任务:
根据下面的学习文本,回答以下问题:
1. 建表语句中,字段之间用什么字符分隔?
2. 写表语句里,mapred.output.compression.codec 被设为哪个值?
3. 如果不写写表语句的前三行,表的数据文件会是什么格式?查询时会出现什么情况?

学习文本:
= = = = = = =
建表语句:
CREATE EXTERNAL TABLE `app.table1`(
.....
)
PARTITIONED BY (
`dt` string)
ROW FORMAT DELIMITED
FIELDS TERMINATED BY '\t'
STORED AS INPUTFORMAT --当查询时会用到,需要查询lzo格式的文件!!
'com.hadoop.mapred.DeprecatedLzoTextInputFormat'
OUTPUTFORMAT
'org.apache.hadoop.hive.ql.io.HiveIgnoreKeyTextOutputFormat';
表格式是lzo,查询时需要对lzo文件查询,所以在写入时,也需要写入lzo格式的文件!!
写表语句:
set mapred.output.compress=true;
set hive.exec.compress.output=true;
set mapred.output.compression.codec=com.hadoop.compression.lzo.LzopCodec;
-- 前三行很重要,指定表的数据文件是lzo格式!!
set hive.exec.parallel=true;
set hive.auto.convert.join=true;
SET hive.exec.max.dynamic.partitions=100000;
SET hive.exec.max.dynamic.partitions.pernode=100000;
SET hive.exec.max.created.files=655350;
set mapreduce.input.fileinputformat.split.maxsize=256000000;
set mapreduce.input.fileinputformat.split.minsize.per.rack=256000000;
set mapreduce.input.fileinputformat.split.minsize.per.node=256000000;
set hive.hadoop.supports.splittable.combineinputformat=true;
use app;
insert overwrite table app.table1 partition(dt='""" + yesterday_str+ """')
select
....
from
......
如果不写前三行,则表的数据文件是txt格式,则查询时不会有结果!!!
查询时是 INPUT,与INPUTFORMAT有关,
写入时是OUTPUT,与OUTPUTFORMAT有关
= = = = = = =
所给条目:
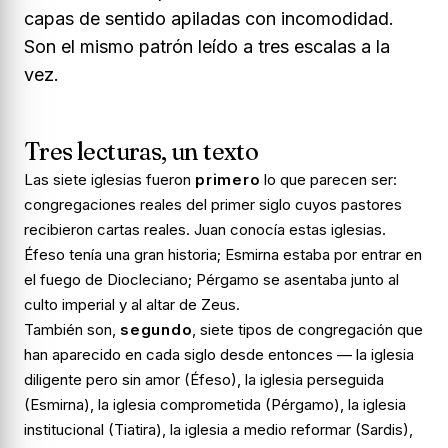
capas de sentido apiladas con incomodidad.
Son el mismo patrón leído a tres escalas a la
vez.
Tres lecturas, un texto
Las siete iglesias fueron
primero
lo que parecen ser:
congregaciones reales del primer siglo cuyos pastores
recibieron cartas reales. Juan conocía estas iglesias.
Éfeso tenía una gran historia; Esmirna estaba por entrar en
el fuego de Diocleciano; Pérgamo se asentaba junto al
culto imperial y al altar de Zeus.
También son,
segundo
, siete
tipos
de congregación que
han aparecido en cada siglo desde entonces — la iglesia
diligente pero sin amor (Éfeso), la iglesia perseguida
(Esmirna), la iglesia comprometida (Pérgamo), la iglesia
institucional (Tiatira), la iglesia a medio reformar (Sardis),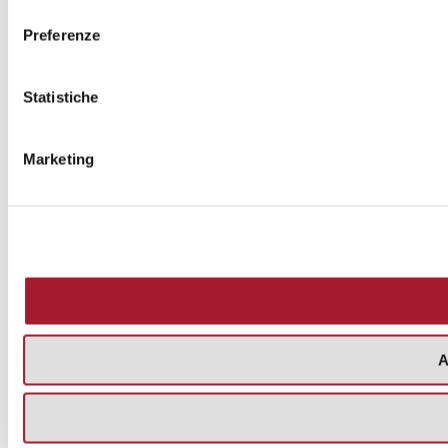
consenso
Preferenze
Statistiche
Marketing
A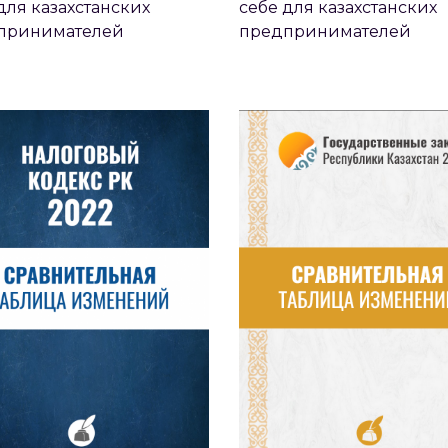
для казахстанских
себе для казахстанских
ВНИТЕЛЬНАЯ ТАБЛИЦА
СРАВНИТЕЛЬНАЯ ТАБ
принимателей
предпринимателей
ОГОВОГО КОДЕКСА РК
ГОСУДАРСТВЕННЫ
2022
ЗАКУПОК 2022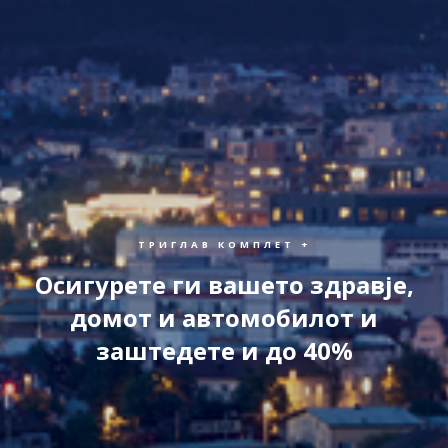
ТРИГЛАВ КОМПЛЕТ +
Осигурете ги вашето здравје,
домот и автомобилот и
заштедете и до 40%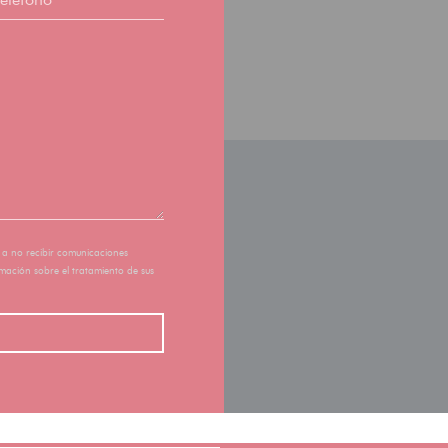
 a no recibir comunicaciones
mación sobre el tratamiento de sus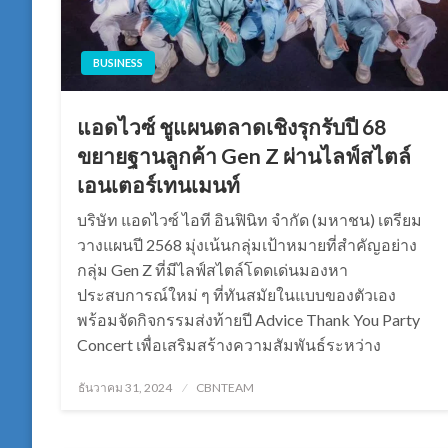
BUSINESS
แอดไวซ์ ชูแผนตลาดเชิงรุกรับปี 68
ขยายฐานลูกค้า Gen Z ผ่านไลฟ์สไตล์
เอนเตอร์เทนเมนท์
บริษัท แอดไวซ์ ไอที อินฟินิท จำกัด (มหาชน) เตรียม
วางแผนปี 2568 มุ่งเน้นกลุ่มเป้าหมายที่สำคัญอย่าง
กลุ่ม Gen Z ที่มีไลฟ์สไตล์โดดเด่นมองหา
ประสบการณ์ใหม่ ๆ ที่ทันสมัยในแบบของตัวเอง
พร้อมจัดกิจกรรมส่งท้ายปี Advice Thank You Party
Concert เพื่อเสริมสร้างความสัมพันธ์ระหว่าง
Posted
ธันวาคม 31, 2024
CBNTEAM
on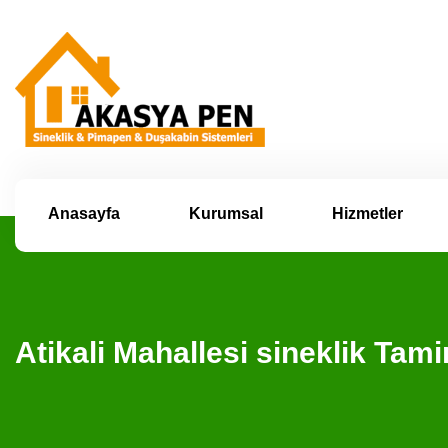
Anasayfa
Kurumsal
Hizmetler
Atikali Mahallesi sineklik Ta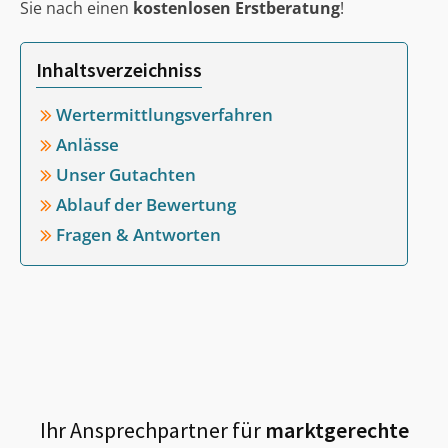
Sie nach einen
kostenlosen Erstberatung
!
Inhaltsverzeichniss
Wertermittlungsverfahren
Anlässe
Unser Gutachten
Ablauf der Bewertung
Fragen & Antworten
Ihr Ansprechpartner für
marktgerechte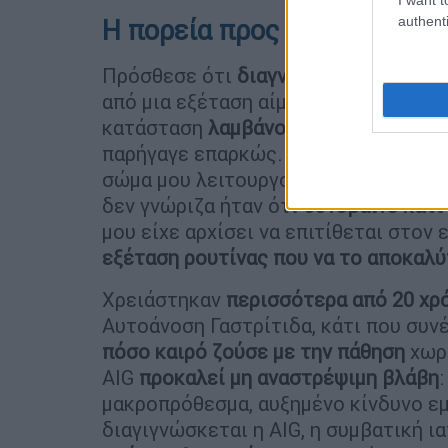
authenti
Η πορεία προς τη διάγνωση
Πρόσθεσε ότι
διαγνώστηκε με υποθ
από μια εξέταση αίματος ρουτίνας. Α
κατάσταση
λαμβάνοντας καθημερινά 
παρήγαγε επαρκώς. Όπως εξήγησε: «Π
σώμα μου λειτουργούσε σαν ο θυρεοε
δεν γνώριζα ήταν ότι
συνέβαινε κάτι
μου είχε αρχίσει να επιτίθεται στον
εξέταση ρουτίνας που να το αποκαλύ
Χρειάστηκαν
περισσότερα από 20 χρό
Αυτοάνοση Γαστρίτιδα, κάτι που συνέ
πόσο καιρό ζούσε με την πάθηση
χωρί
AIG
προκαλεί μη αναστρέψιμη βλάβη
μακροπρόθεσμα, αυξημένο κίνδυνο εμ
διαγιγνώσκεται η AIG, η συμβατική ι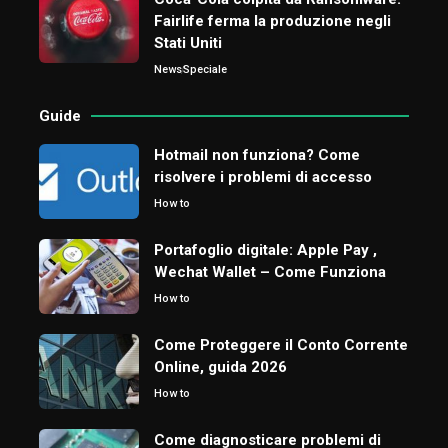
Fairlife ferma la produzione negli
Stati Uniti
News
Speciale
Guide
Hotmail non funziona? Come
risolvere i problemi di accesso
How to
Portafoglio digitale: Apple Pay ,
Wechat Wallet – Come Funziona
How to
Come Proteggere il Conto Corrente
Online, guida 2026
How to
Come diagnosticare problemi di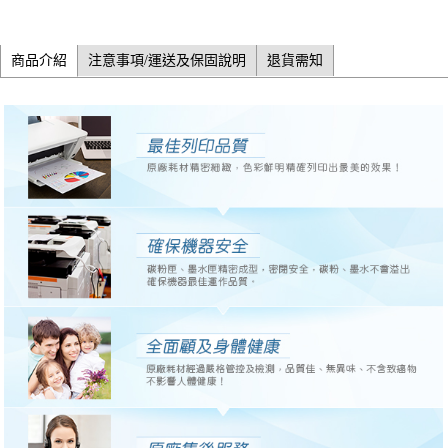
商品介紹
注意事項/運送及保固說明
退貨需知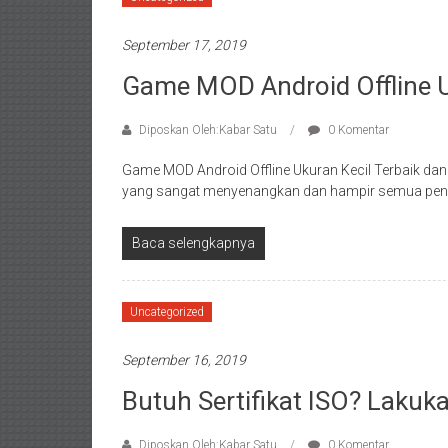
September 17, 2019
Game MOD Android Offline U
Diposkan Oleh:Kabar Satu
0 Komentar
Game MOD Android Offline Ukuran Kecil Terbaik da
yang sangat menyenangkan dan hampir semua pe
Baca selengkapnya
Uncategorized
September 16, 2019
Butuh Sertifikat ISO? Lakuka
Diposkan Oleh:Kabar Satu
0 Komentar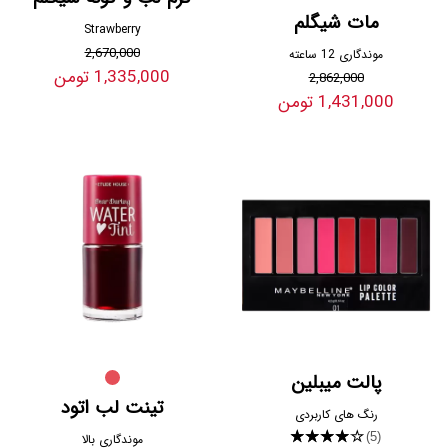
مات شیگلم
Strawberry
2,670,000
موندگاری 12 ساعته
1,335,000 تومن
2,862,000
1,431,000 تومن
پالت میبلین
تینت لب اتود
رنگ های کاربردی
★★★★★
(5)
موندگاری بالا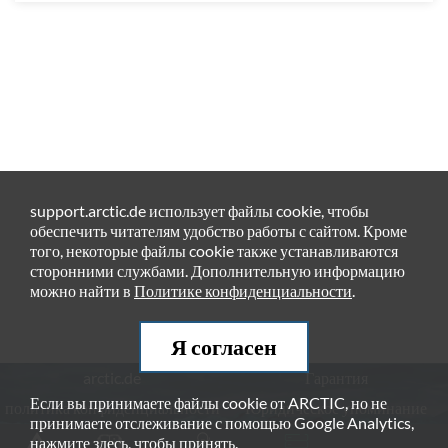
support.arctic.de использует файлы cookie, чтобы
обеспечить читателям удобство работы с сайтом. Кроме
того, некоторые файлы cookie также устанавливаются
сторонними службами. Дополнительную информацию
можно найти в
Политике конфиденциальности
.
Я согласен
arctic.de
Гарантия
Если вы принимаете файлы cookie от ARCTIC, но не
политика конфиденциальности
Юридическое упоминание
принимаете отслеживание с помощью Google Analytics,
нажмите
здесь
, чтобы принять.
© ARCTIC (HK) Ltd. - 2026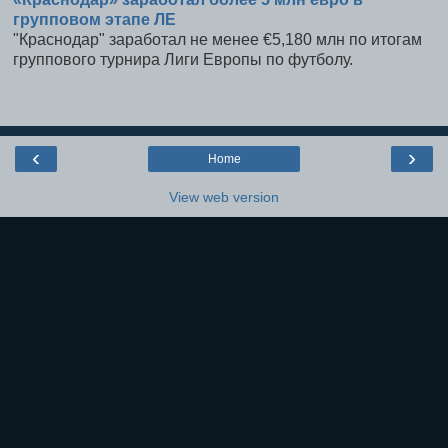
групповом этапе ЛЕ
"Краснодар" заработал не менее €5,180 млн по итогам
группового турнира Лиги Европы по футболу.
‹
›
Home
View web version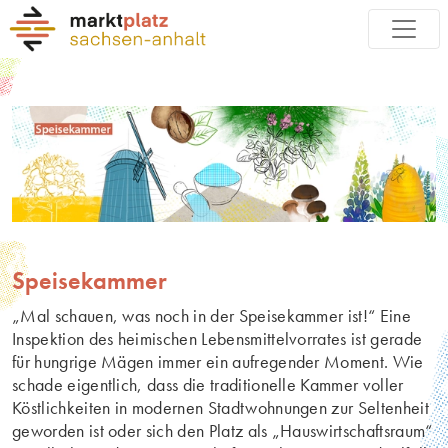
Speisekammer
„Mal schauen, was noch in der Speisekammer ist!“ Eine
Inspektion des heimischen Lebensmittelvorrates ist gerade
für hungrige Mägen immer ein aufregender Moment. Wie
schade eigentlich, dass die traditionelle Kammer voller
Köstlichkeiten in modernen Stadtwohnungen zur Seltenheit
geworden ist oder sich den Platz als „Hauswirtschaftsraum“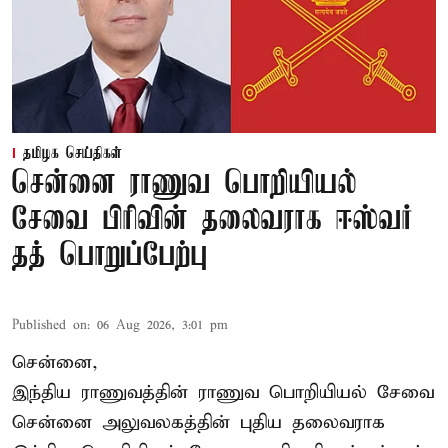
தமிழக செய்திகள்
சென்னை ராணுவ பொறியியல்
சேவை பிரிவின் தலைவராக ஈஸ்வர்
தத் பொறுப்பேற்பு
Published on
:
06 Aug 2026, 3:01 pm
சென்னை,
இந்திய ராணுவத்தின் ராணுவ பொறியியல் சேவை
சென்னை அலுவலகத்தின் புதிய தலைவராக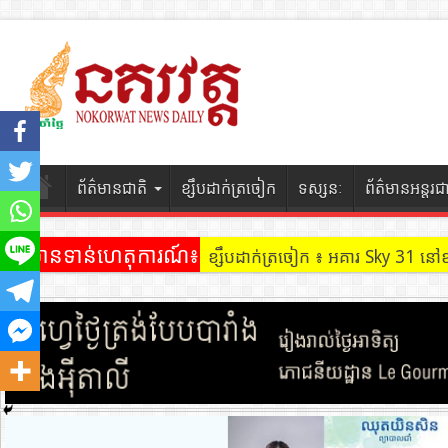
ព័ត៌មានជាតិ
ខ្សឹបដាក់ត្រចៀក
ទស្សនៈ
ព័ត៌មានអន្តរជ
ព័ត៌មានទាន់ហេតុការណ៍៖
ខ្សឹបដាក់ត្រចៀក ៖ អគារ Sky 31 នៅ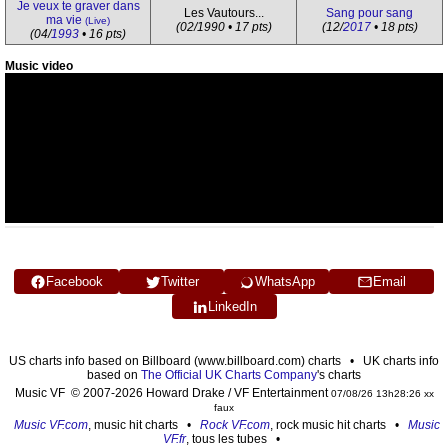
Je veux te graver dans
Les Vautours...
Sang pour sang
ma vie
(Live)
(02/1990 • 17 pts)
(12/
2017
• 18 pts)
(04/
1993
• 16 pts)
Music video
Facebook
Twitter
WhatsApp
Email
LinkedIn
US charts info based on Billboard (www.billboard.com) charts • UK charts info
based on
The Official UK Charts Company
's charts
Music VF © 2007-2026 Howard Drake / VF Entertainment
07/08/26 13h28:26 xx
faux
Music VF.com
, music hit charts •
Rock VF.com
, rock music hit charts •
Music
VF.fr
, tous les tubes •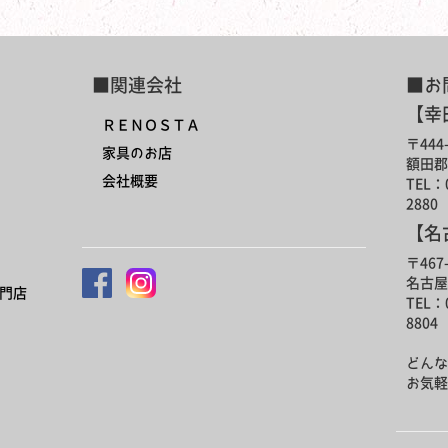
■関連会社
■お
【幸
ＲＥＮＯＳＴＡ
〒444-
家具のお店
額田郡
会社概要
TEL：0
2880
【名
〒467-
名古屋
門店
TEL：0
8804
どんな
お気軽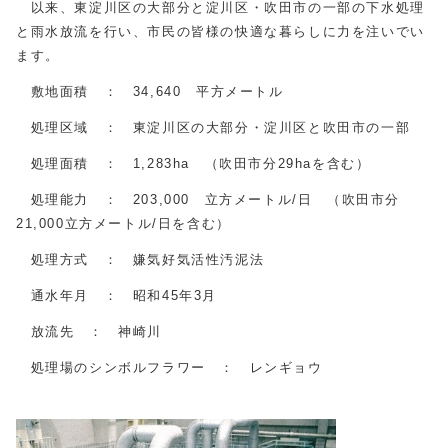
以来、東淀川区の大部分と淀川区・吹田市の一部の下水処理
と雨水放流を行い、市民の皆様の快適な暮らしに力を注いでい
ます。
敷地面積 ： 34,640 平方メートル
処理区域 ： 東淀川区の大部分・淀川区と吹田市の一部
処理面積 ： 1,283ha （吹田市分29haを含む）
処理能力 ： 203,000 立方メートル/日 （吹田市分
21,000立方メートル/日を含む）
処理方式 ： 嫌気好気活性汚泥法
通水年月 ： 昭和45年3月
放流先 ： 神崎川
処理場のシンボルフラワー ： レンギョウ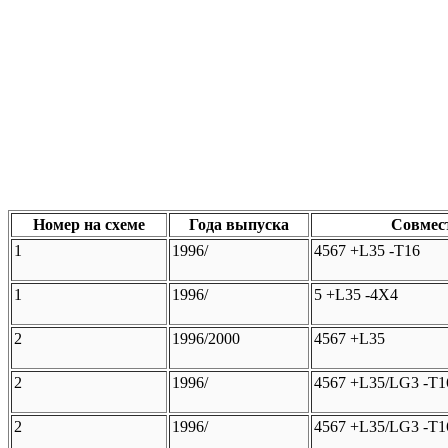
Номер на схеме
Года выпуска
Совмес
1
1996/
4567 +L35 -T16
1
1996/
5 +L35 -4X4
2
1996/2000
4567 +L35
2
1996/
4567 +L35/LG3 -T1
2
1996/
4567 +L35/LG3 -T1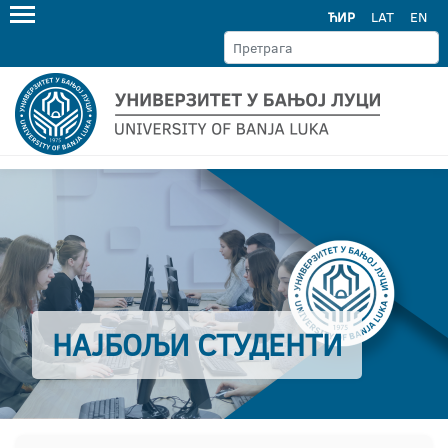
ЋИР
LAT
EN
НАЈБОЉИ СТУДЕНТИ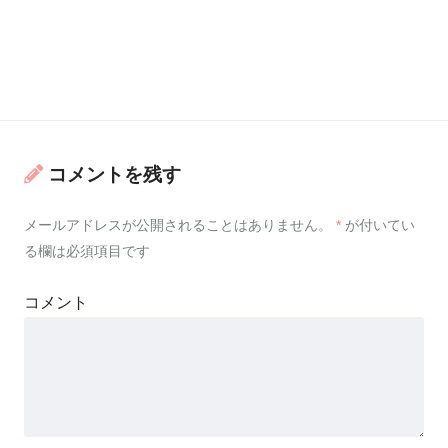
コメントを残す
メールアドレスが公開されることはありません。
*
が付いてい
る欄は必須項目です
コメント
= = = = = = =
完成答案:
1. 用制表符 '\t' 分隔。
2. 被设为 com.hadoop.compression.lzo.LzopCodec。
3. 数据文件会是 txt 格式,查询时不会有结果。